··· Dataset extract ···

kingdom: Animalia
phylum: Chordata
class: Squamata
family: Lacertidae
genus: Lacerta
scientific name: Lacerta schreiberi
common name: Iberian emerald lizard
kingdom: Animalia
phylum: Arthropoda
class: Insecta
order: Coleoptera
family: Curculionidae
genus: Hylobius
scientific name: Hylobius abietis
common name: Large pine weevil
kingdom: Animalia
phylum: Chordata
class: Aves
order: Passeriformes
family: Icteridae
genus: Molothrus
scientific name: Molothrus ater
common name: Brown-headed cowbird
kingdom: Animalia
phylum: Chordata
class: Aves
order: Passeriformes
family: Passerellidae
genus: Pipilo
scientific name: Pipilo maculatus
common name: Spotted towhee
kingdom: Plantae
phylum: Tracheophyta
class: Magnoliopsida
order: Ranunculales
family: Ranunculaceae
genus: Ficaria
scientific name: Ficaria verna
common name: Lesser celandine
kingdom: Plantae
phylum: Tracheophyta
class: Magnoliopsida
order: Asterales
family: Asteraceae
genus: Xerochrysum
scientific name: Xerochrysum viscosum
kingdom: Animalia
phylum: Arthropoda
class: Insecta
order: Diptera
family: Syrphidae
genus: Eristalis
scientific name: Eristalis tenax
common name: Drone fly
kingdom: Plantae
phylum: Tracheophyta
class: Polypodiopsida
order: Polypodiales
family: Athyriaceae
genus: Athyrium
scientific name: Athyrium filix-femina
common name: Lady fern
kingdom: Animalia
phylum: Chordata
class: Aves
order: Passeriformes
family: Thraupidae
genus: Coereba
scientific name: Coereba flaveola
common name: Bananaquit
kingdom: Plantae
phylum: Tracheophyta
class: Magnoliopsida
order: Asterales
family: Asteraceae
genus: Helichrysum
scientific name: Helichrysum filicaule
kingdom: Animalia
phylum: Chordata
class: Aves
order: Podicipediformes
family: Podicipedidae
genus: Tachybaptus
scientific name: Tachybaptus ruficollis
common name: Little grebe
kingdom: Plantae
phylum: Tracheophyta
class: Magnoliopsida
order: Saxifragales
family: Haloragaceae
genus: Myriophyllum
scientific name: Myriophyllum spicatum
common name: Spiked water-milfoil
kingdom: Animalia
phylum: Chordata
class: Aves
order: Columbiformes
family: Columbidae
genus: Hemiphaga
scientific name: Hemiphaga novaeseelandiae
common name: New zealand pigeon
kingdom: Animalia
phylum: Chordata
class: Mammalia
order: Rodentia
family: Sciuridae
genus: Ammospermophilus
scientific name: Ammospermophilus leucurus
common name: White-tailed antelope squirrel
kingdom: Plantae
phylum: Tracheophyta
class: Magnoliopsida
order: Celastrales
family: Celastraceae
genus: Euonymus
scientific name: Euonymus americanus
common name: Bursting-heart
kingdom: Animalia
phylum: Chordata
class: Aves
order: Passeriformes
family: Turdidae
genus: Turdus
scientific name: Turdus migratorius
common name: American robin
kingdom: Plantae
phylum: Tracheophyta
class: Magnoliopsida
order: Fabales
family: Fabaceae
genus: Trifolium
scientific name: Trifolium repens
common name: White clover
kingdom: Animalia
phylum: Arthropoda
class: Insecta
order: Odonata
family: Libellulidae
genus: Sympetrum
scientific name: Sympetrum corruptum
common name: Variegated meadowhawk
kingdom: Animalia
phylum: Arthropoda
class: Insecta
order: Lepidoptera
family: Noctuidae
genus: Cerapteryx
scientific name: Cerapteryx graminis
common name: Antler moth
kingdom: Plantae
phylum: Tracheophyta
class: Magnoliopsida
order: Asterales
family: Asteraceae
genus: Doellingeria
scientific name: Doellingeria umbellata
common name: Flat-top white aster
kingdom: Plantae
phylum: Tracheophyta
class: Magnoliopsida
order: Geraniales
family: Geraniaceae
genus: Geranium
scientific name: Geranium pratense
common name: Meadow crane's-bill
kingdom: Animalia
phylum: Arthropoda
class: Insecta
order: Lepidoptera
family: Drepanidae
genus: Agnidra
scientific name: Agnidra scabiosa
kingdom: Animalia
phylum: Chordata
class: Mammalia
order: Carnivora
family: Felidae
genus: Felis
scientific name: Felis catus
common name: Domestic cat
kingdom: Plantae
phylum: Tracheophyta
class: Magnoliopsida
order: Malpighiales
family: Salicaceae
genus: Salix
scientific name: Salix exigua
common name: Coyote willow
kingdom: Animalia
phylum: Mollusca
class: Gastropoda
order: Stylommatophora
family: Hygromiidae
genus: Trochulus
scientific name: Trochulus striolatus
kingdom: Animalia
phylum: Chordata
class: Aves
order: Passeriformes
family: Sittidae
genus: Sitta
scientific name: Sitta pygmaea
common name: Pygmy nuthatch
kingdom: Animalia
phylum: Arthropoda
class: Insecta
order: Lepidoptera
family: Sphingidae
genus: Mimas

···

◆ Work to be completed
Repeat every line of the material above, character for character and in the same order.

◆ Output below
kingdom: Animalia
phylum: Chordata
class: Squamata
family: Lacertidae
genus: Lacerta
scientific name: Lacerta schreiberi
common name: Iberian emerald lizard
kingdom: Animalia
phylum: Arthropoda
class: Insecta
order: Coleoptera
family: Curculionidae
genus: Hylobius
scientific name: Hylobius abietis
common name: Large pine weevil
kingdom: Animalia
phylum: Chordata
class: Aves
order: Passeriformes
family: Icteridae
genus: Molothrus
scientific name: Molothrus ater
common name: Brown-headed cowbird
kingdom: Animalia
phylum: Chordata
class: Aves
order: Passeriformes
family: Passerellidae
genus: Pipilo
scientific name: Pipilo maculatus
common name: Spotted towhee
kingdom: Plantae
phylum: Tracheophyta
class: Magnoliopsida
order: Ranunculales
family: Ranunculaceae
genus: Ficaria
scientific name: Ficaria verna
common name: Lesser celandine
kingdom: Plantae
phylum: Tracheophyta
class: Magnoliopsida
order: Asterales
family: Asteraceae
genus: Xerochrysum
scientific name: Xerochrysum viscosum
kingdom: Animalia
phylum: Arthropoda
class: Insecta
order: Diptera
family: Syrphidae
genus: Eristalis
scientific name: Eristalis tenax
common name: Drone fly
kingdom: Plantae
phylum: Tracheophyta
class: Polypodiopsida
order: Polypodiales
family: Athyriaceae
genus: Athyrium
scientific name: Athyrium filix-femina
common name: Lady fern
kingdom: Animalia
phylum: Chordata
class: Aves
order: Passeriformes
family: Thraupidae
genus: Coereba
scientific name: Coereba flaveola
common name: Bananaquit
kingdom: Plantae
phylum: Tracheophyta
class: Magnoliopsida
order: Asterales
family: Asteraceae
genus: Helichrysum
scientific name: Helichrysum filicaule
kingdom: Animalia
phylum: Chordata
class: Aves
order: Podicipediformes
family: Podicipedidae
genus: Tachybaptus
scientific name: Tachybaptus ruficollis
common name: Little grebe
kingdom: Plantae
phylum: Tracheophyta
class: Magnoliopsida
order: Saxifragales
family: Haloragaceae
genus: Myriophyllum
scientific name: Myriophyllum spicatum
common name: Spiked water-milfoil
kingdom: Animalia
phylum: Chordata
class: Aves
order: Columbiformes
family: Columbidae
genus: Hemiphaga
scientific name: Hemiphaga novaeseelandiae
common name: New zealand pigeon
kingdom: Animalia
phylum: Chordata
class: Mammalia
order: Rodentia
family: Sciuridae
genus: Ammospermophilus
scientific name: Ammospermophilus leucurus
common name: White-tailed antelope squirrel
kingdom: Plantae
phylum: Tracheophyta
class: Magnoliopsida
order: Celastrales
family: Celastraceae
genus: Euonymus
scientific name: Euonymus americanus
common name: Bursting-heart
kingdom: Animalia
phylum: Chordata
class: Aves
order: Passeriformes
family: Turdidae
genus: Turdus
scientific name: Turdus migratorius
common name: American robin
kingdom: Plantae
phylum: Tracheophyta
class: Magnoliopsida
order: Fabales
family: Fabaceae
genus: Trifolium
scientific name: Trifolium repens
common name: White clover
kingdom: Animalia
phylum: Arthropoda
class: Insecta
order: Odonata
family: Libellulidae
genus: Sympetrum
scientific name: Sympetrum corruptum
common name: Variegated meadowhawk
kingdom: Animalia
phylum: Arthropoda
class: Insecta
order: Lepidoptera
family: Noctuidae
genus: Cerapteryx
scientific name: Cerapteryx graminis
common name: Antler moth
kingdom: Plantae
phylum: Tracheophyta
class: Magnoliopsida
order: Asterales
family: Asteraceae
genus: Doellingeria
scientific name: Doellingeria umbellata
common name: Flat-top white aster
kingdom: Plantae
phylum: Tracheophyta
class: Magnoliopsida
order: Geraniales
family: Geraniaceae
genus: Geranium
scientific name: Geranium pratense
common name: Meadow crane's-bill
kingdom: Animalia
phylum: Arthropoda
class: Insecta
order: Lepidoptera
family: Drepanidae
genus: Agnidra
scientific name: Agnidra scabiosa
kingdom: Animalia
phylum: Chordata
class: Mammalia
order: Carnivora
family: Felidae
genus: Felis
scientific name: Felis catus
common name: Domestic cat
kingdom: Plantae
phylum: Tracheophyta
class: Magnoliopsida
order: Malpighiales
family: Salicaceae
genus: Salix
scientific name: Salix exigua
common name: Coyote willow
kingdom: Animalia
phylum: Mollusca
class: Gastropoda
order: Stylommatophora
family: Hygromiidae
genus: Trochulus
scientific name: Trochulus striolatus
kingdom: Animalia
phylum: Chordata
class: Aves
order: Passeriformes
family: Sittidae
genus: Sitta
scientific name: Sitta pygmaea
common name: Pygmy nuthatch
kingdom: Animalia
phylum: Arthropoda
class: Insecta
order: Lepidoptera
family: Sphingidae
genus: Mimas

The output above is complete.